The 80's was a decade when many young people were asserting their independence. Madonna was singing "Papa Don't Preach"; Lisa Bonet was starring in X-rated films; and River Phoenix was addicted to drugs.
If I were to step back in time and summarize my life and the lives of many girls at the age of 14 in three words, they would be: Mediocrity, Zealousness and Confusion.
It's like that sappy Britney Spears song states, at 14 you're "Not A Girl, Not Yet A Woman" and what do you want to do in the meantime? Everything you shouldn't until you're older! Drink, have sex, stay out late and cuss your brains out; that's what it's all about when you're in the 8th and 9th grade. And that's what it's all about for Lisa.
Lisa (Staci Keanan) is a pretty-private school-princess raised by her single parent Katherine (Cheryl Ladd). Katherine is no more over-protective than the average parent, but of course it seems that way to young Lisa. Like most mother-daughter relationships, Mom makes the rules and Lisa tries to find a way around them.
In many ways, Lisa is a typical 80's teen.
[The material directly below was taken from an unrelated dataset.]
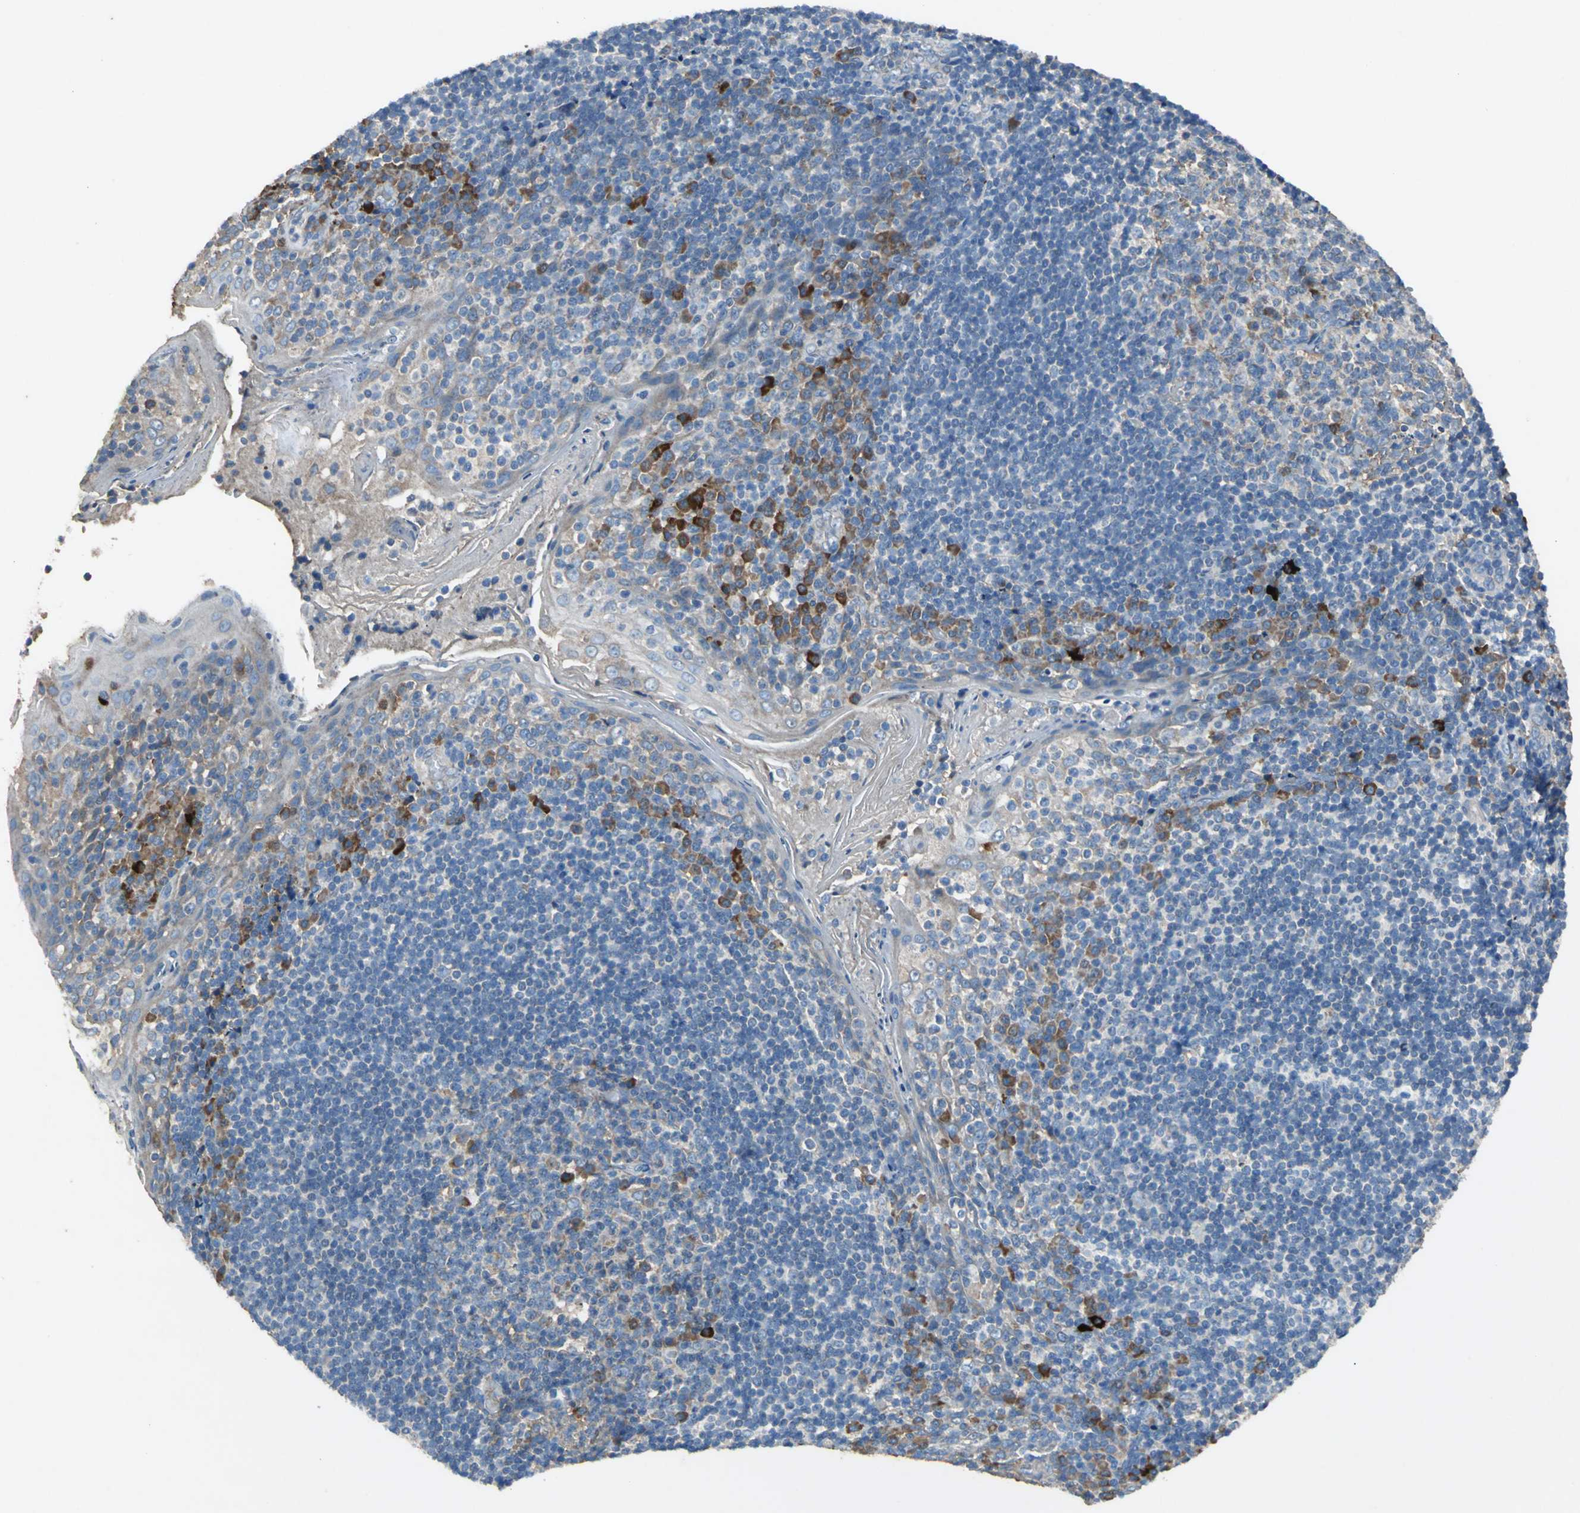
{"staining": {"intensity": "moderate", "quantity": "<25%", "location": "cytoplasmic/membranous"}, "tissue": "tonsil", "cell_type": "Germinal center cells", "image_type": "normal", "snomed": [{"axis": "morphology", "description": "Normal tissue, NOS"}, {"axis": "topography", "description": "Tonsil"}], "caption": "This is a photomicrograph of immunohistochemistry (IHC) staining of unremarkable tonsil, which shows moderate expression in the cytoplasmic/membranous of germinal center cells.", "gene": "HEPH", "patient": {"sex": "male", "age": 31}}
She's in love with George Michael, she's always on the phone with her best friend Wendy (Tanya Fenmore) and she keeps a hoard of secrets from her mother, which could cost her her life.
A psychotic but handsome serial killer named Richard (D.W. Moffett), or "Rick" as Lisa calls him, has been out on the prowl in Lisa's neighborhood and has earned the title "Candlelight Killer" because of the pseudo-romantic atmosphere he sets before he rapes and murders his victims.
Although insane, Richard isn't initially interested in little girls. But Lisa is interested in older men. After literally running into Richard on the way home from the liquor store, Lisa falls quickly into puppy-love. Many anonymous crank calls from Lisa to Richard ensue and as Lisa falls deeper and deeper into "Like", Richard falls deeper and deeper into "Obsession", until it seems that this is one secret that Lisa will not be able to keep from her mother.
"Lisa" is a very simple yet relatable movie. As a young girl, I was mesmerized by this film because it had that oh-so junior high rebellion that every girl goes through at that age. However, this film also demonstrates what can happen when a girl goes looking for trouble, even if she thinks nothing bad is going to happen in the end. Being careless with your affections can lead to grave danger, even in the seemingly pure 80's.